[Lens and sensor parameters]
========================

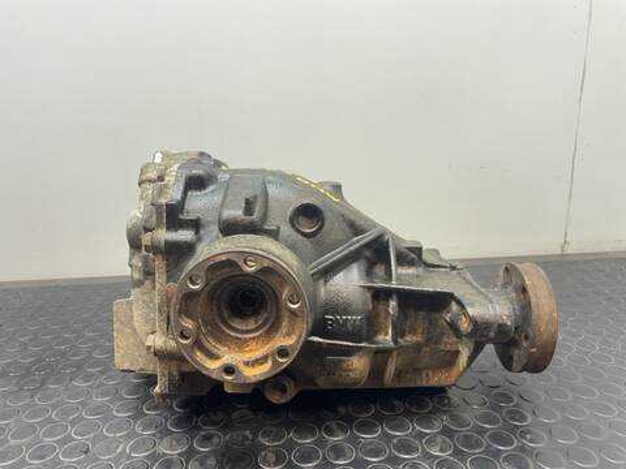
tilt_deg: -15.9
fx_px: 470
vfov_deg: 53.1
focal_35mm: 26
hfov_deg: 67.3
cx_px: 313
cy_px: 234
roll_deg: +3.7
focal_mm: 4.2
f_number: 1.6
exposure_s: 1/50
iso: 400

========================

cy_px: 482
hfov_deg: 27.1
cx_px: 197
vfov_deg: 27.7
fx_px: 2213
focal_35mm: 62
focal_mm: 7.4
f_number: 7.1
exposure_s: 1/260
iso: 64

========================

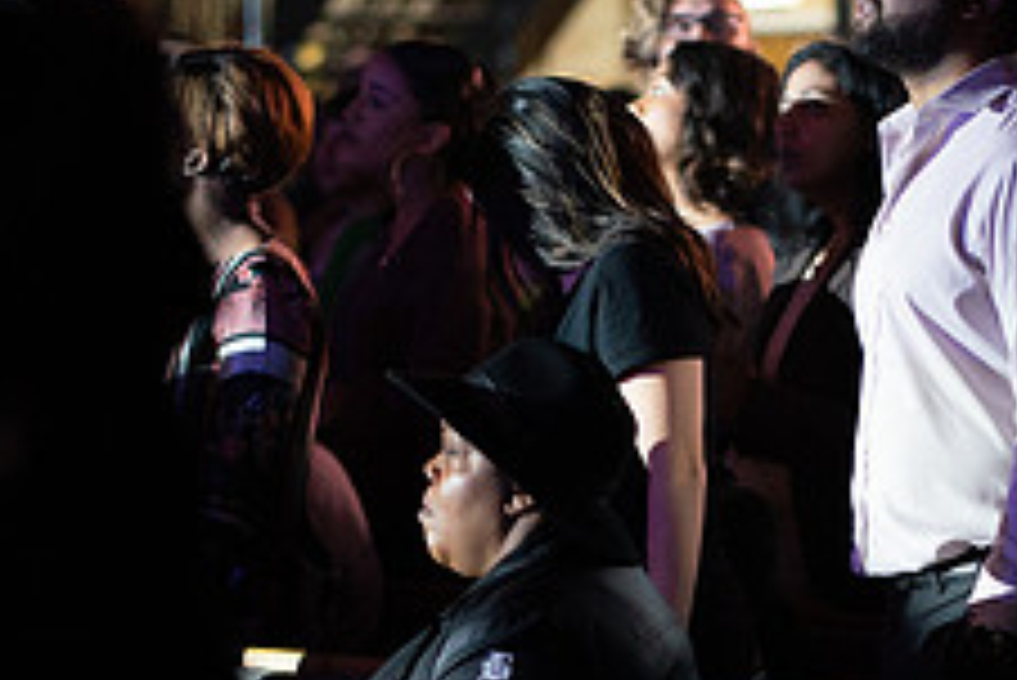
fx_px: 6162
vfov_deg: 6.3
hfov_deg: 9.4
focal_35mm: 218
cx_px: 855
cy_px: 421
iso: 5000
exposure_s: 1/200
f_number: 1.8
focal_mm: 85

========================

- **Your task**:
What you return must be the lines above that run from the line with "focal_35mm: 218" to the line with "focal_mm: 85", inclusive, each copied exactly.

- **Task output**:
focal_35mm: 218
cx_px: 855
cy_px: 421
iso: 5000
exposure_s: 1/200
f_number: 1.8
focal_mm: 85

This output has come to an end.